Vierzig Arbeitstage sind rund acht Wochen. Das ist die Zahl, mit der du planen solltest, wenn alles glatt läuft. Sie zerfällt in rund drei Arbeitstage bis zur Überweisung, rund 27 Arbeitstage vom Start des kommunalen Verfahrens bis zum Ende der Planauflage und rund 25 Arbeitstage beim Kanton — die letzten beiden laufen parallel, deshalb ergibt die Summe nicht die Gesamtzahl.

Und die anderen 20 Prozent? Dafür steht die zweite Zeile derselben Darstellung: Fristenstillstand während der Mängelbehebung, Dauer nach Bauherrschaft, «ca. 30 Tg».

Was das Verfahren am häufigsten anhält

Die Verordnung sagt es unmissverständlich: Während der Behebung von Mängeln sowie während der Behandlung der Einsprachen bleibt das Gesuch sistiert, und die dafür benötigten Arbeitstage werden bei der Ermittlung der Behandlungsdauer nicht mitgerechnet (§ 63 PBV Luzern).

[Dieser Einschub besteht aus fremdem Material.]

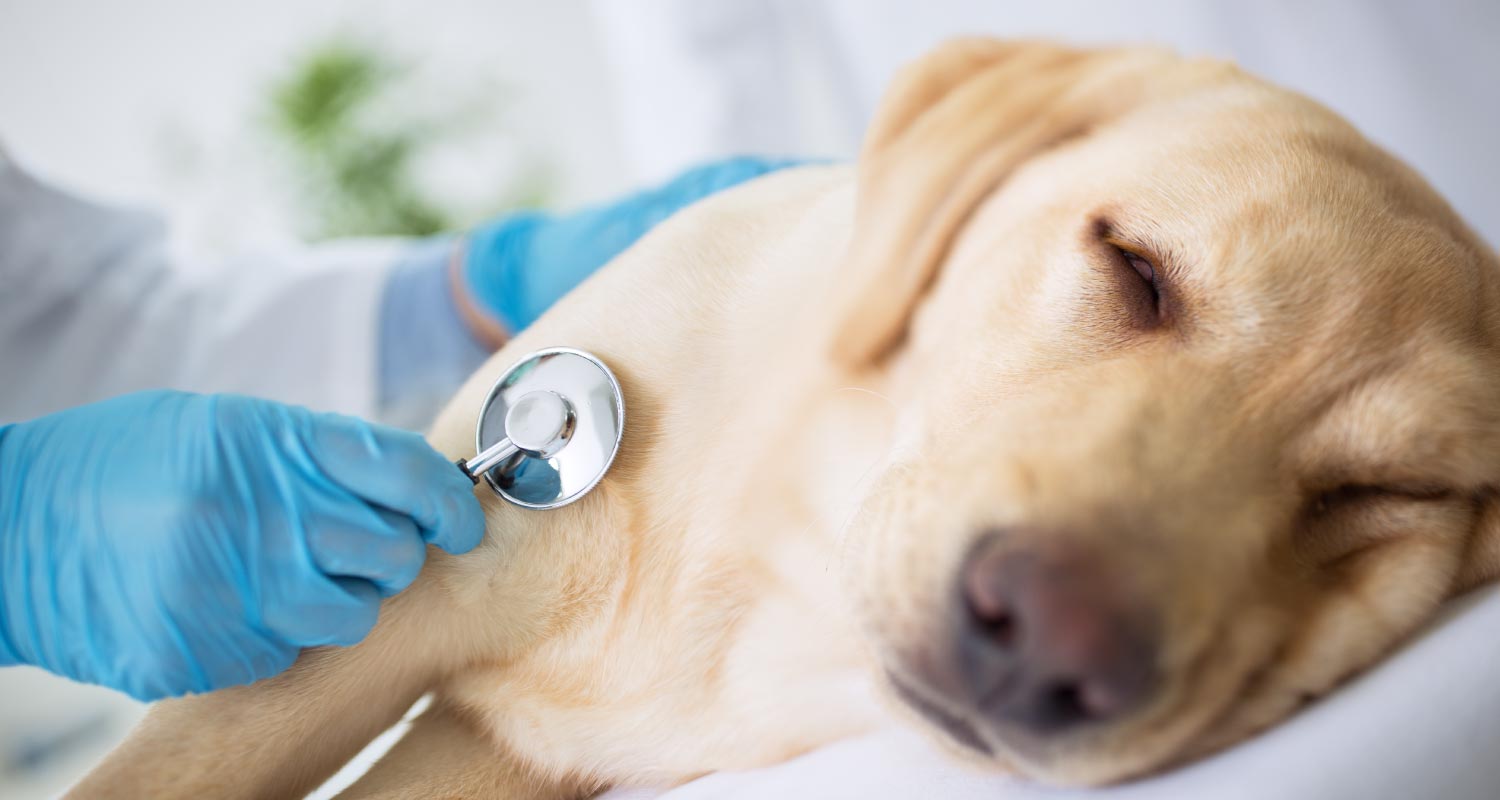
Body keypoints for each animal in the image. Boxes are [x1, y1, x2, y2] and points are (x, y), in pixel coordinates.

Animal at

Das erklärt die Diskrepanz zwischen der amtlichen Statistik und dem eigenen Empfinden. Für die Behörde dauerte dein Verfahren 40 Arbeitstage. Für dich dauerte es sieben Monate, weil dazwischen zwei Nachreichungen und eine Einsprache lagen. Beide Zahlen stimmen.

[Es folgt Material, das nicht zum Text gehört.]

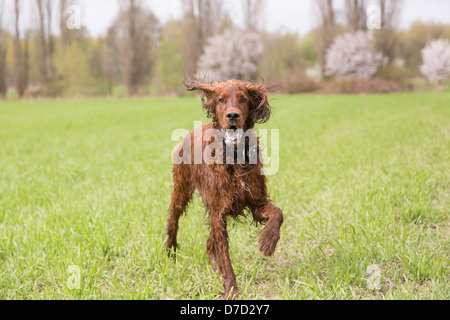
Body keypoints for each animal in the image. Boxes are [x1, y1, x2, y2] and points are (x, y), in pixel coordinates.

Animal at [165, 78, 284, 298]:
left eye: (244, 99)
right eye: (221, 99)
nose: (232, 115)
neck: (234, 157)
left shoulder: (256, 203)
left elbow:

Drei Bremsen und was dagegen hilft:

  1. Unvollständige Unterlagen. Die häufigste, die billigste und die einzige, die vollständig bei dir liegt. Der Kanton Zürich weist mangelhafte Gesuche zurück, statt sie liegen zu lassen.
  2. Kantonale Zusatzbewilligungen. Sobald eine Fachstelle mitreden muss, verlängert sich die Kette. Klär vor der Eingabe, welche das sind — die Bauverfahrensverordnung des Kantons Zürich führt sie im Anhang auf.
  3. Einsprachen. Sie sind kein Betriebsunfall, sondern ein vorgesehener Verfahrensschritt. Wer die Nachbarn vorher orientiert, verhindert nicht jede Einsprache, aber die vermeidbaren. Mehr dazu in unserem Artikel zur Baueinsprache des Nachbarn.

Womit du die Wartezeit überbrückst

  • Prüf den vorzeitigen Baubeginn. Im Kanton Bern kann die Baubewilligungsbehörde ihn schon nach Ablauf der Einsprachefrist gestatten, soweit der Ausgang des Verfahrens die Arbeiten nicht beeinflussen kann; sind mehrere Behörden beteiligt, müssen alle zustimmen (Art. 39 BewD).
  • Nutz die Zeit für die Vergabe. Ausschreibung und Offertvergleich brauchen keinen Bewilligungsentscheid, und wer erst danach beginnt, verliert die Wartezeit ein zweites Mal.
  • Arbeite die Nebenbestimmungen vor. Die Baubewilligung kann Auflagen und Bedingungen enthalten, die vor Baubeginn zu erfüllen sind — im Kanton Zürich hängt die schriftliche Baufreigabe ausdrücklich daran.
  • Lass die Frist nach hinten nicht verfallen. Wird im Kanton Zürich innerhalb von drei Jahren nicht mit der Ausführung begonnen, erlischt die Baubewilligung; die Frist beginnt nach Ablauf der letzten Rechtsmittelfrist.

Was heisst das für dich

Ruf vor der Eingabe bei der Baubehörde deiner Gemeinde an und lass dir zwei Dinge geben: die Liste der verlangten Unterlagen und die Auskunft, ob kantonale Bewilligungen nötig sind. Rechne danach mit acht Wochen für ein glattes Verfahren und mit deutlich mehr, sobald eine Nachreichung oder eine Einsprache dazukommt. Trag dir die Auflagefrist deines Kantons in den Kalender ein — 20 Tage in Zürich und Luzern, 30 Tage Einsprachefrist in Bern — und plan den Baubeginn erst nach Ablauf der Rechtsmittelfrist und dem Vorliegen der schriftlichen Baufreigabe. Und sprich mit den Nachbarn, bevor die Profile stehen: Das ist die einzige Massnahme, die eine Einsprache verhindern kann, und sie kostet nichts.